▶ About this task: Extract every line in the material below that contains the word "What" and copy each such line in full.

▶ Records shown:
++++

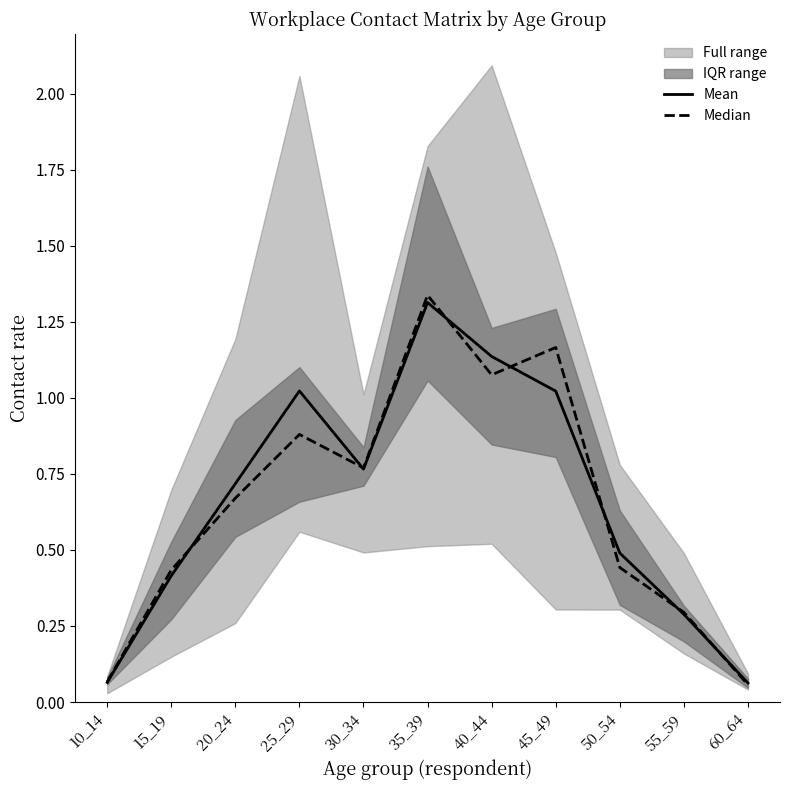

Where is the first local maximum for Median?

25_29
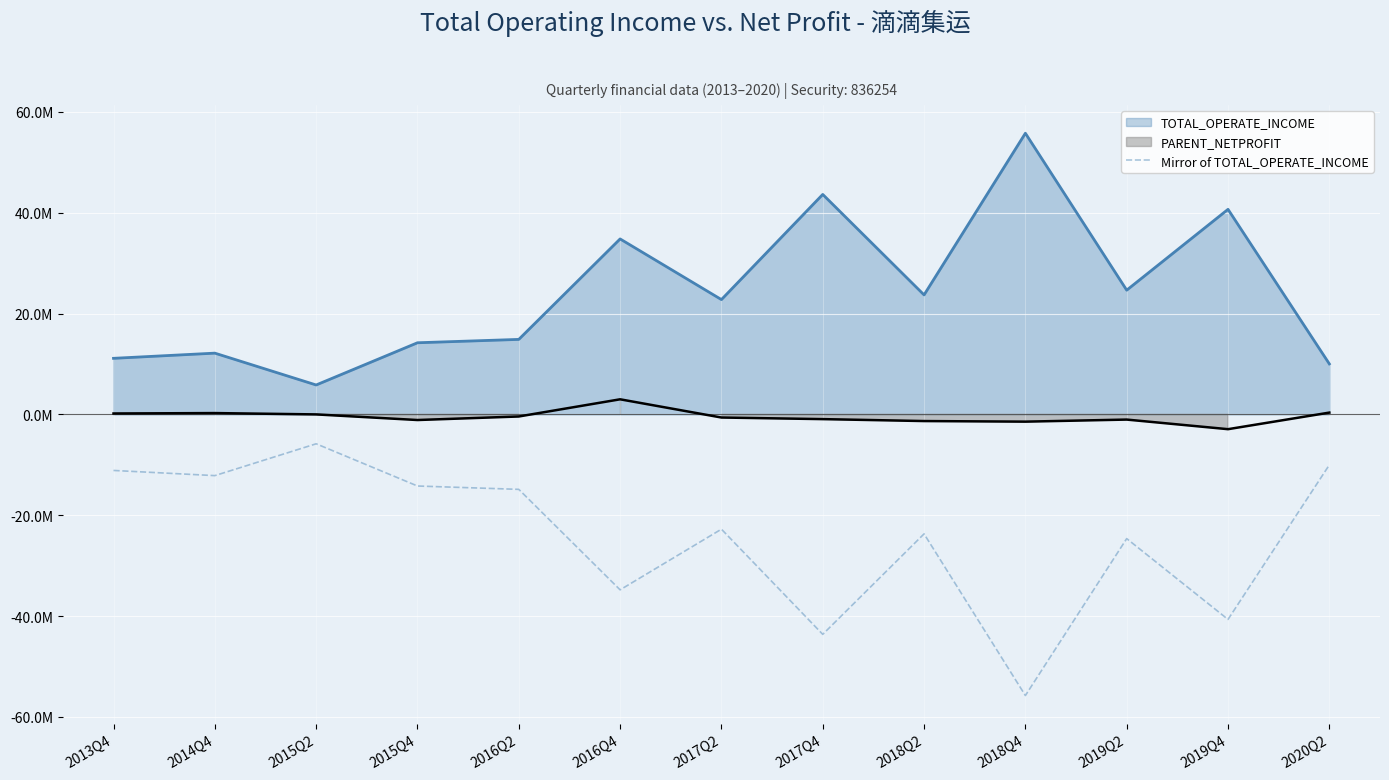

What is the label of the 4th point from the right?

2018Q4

++++

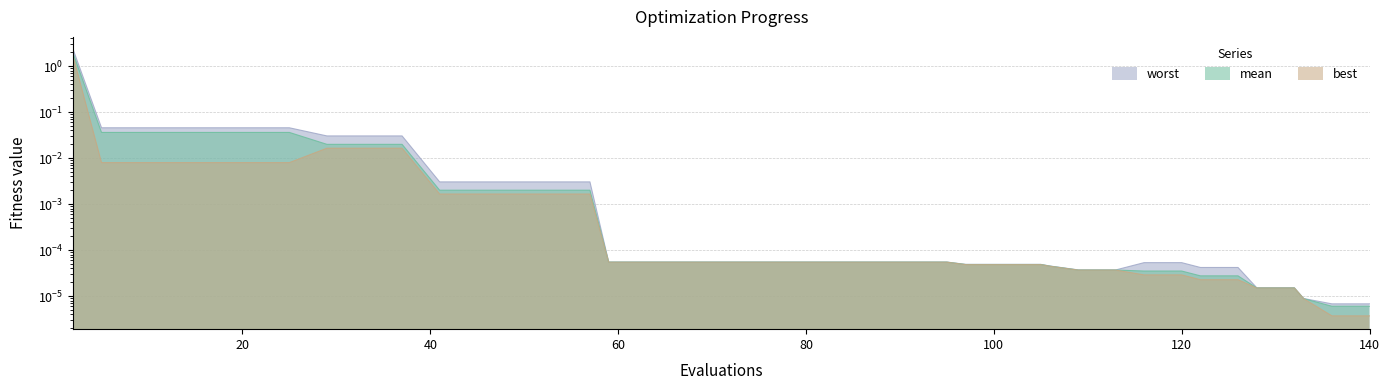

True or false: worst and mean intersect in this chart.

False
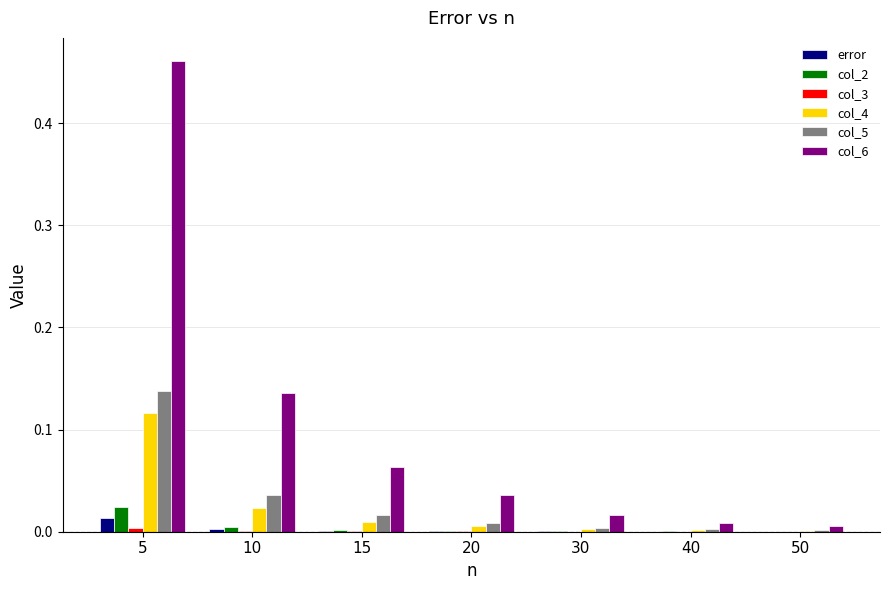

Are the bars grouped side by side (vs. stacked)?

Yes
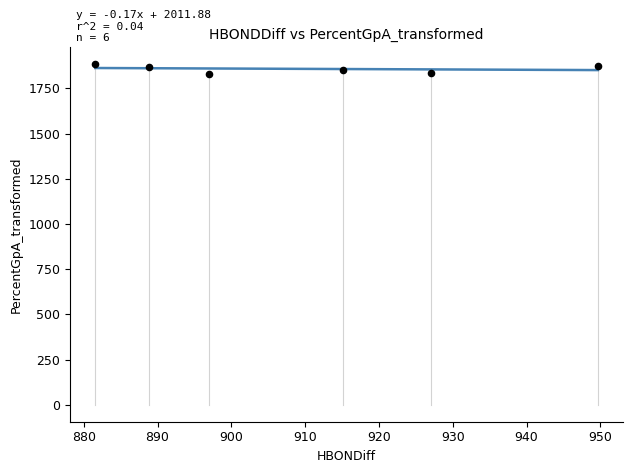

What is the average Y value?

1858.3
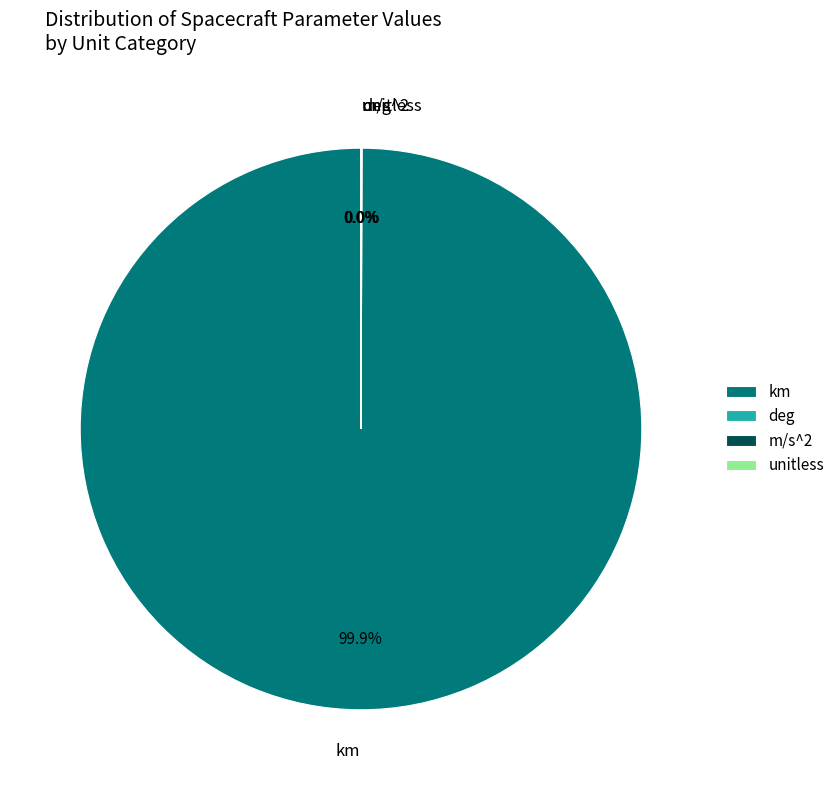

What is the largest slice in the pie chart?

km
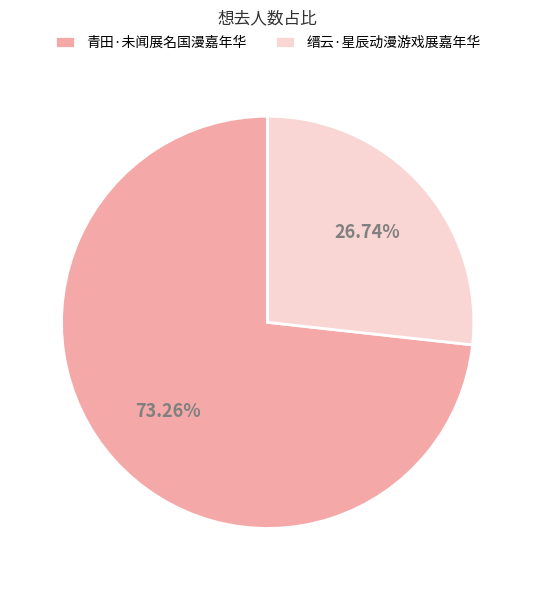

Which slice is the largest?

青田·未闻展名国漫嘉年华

++++

▶ Task response:
What is the label of the 4th point from the right?
What is the average Y value?
What is the largest slice in the pie chart?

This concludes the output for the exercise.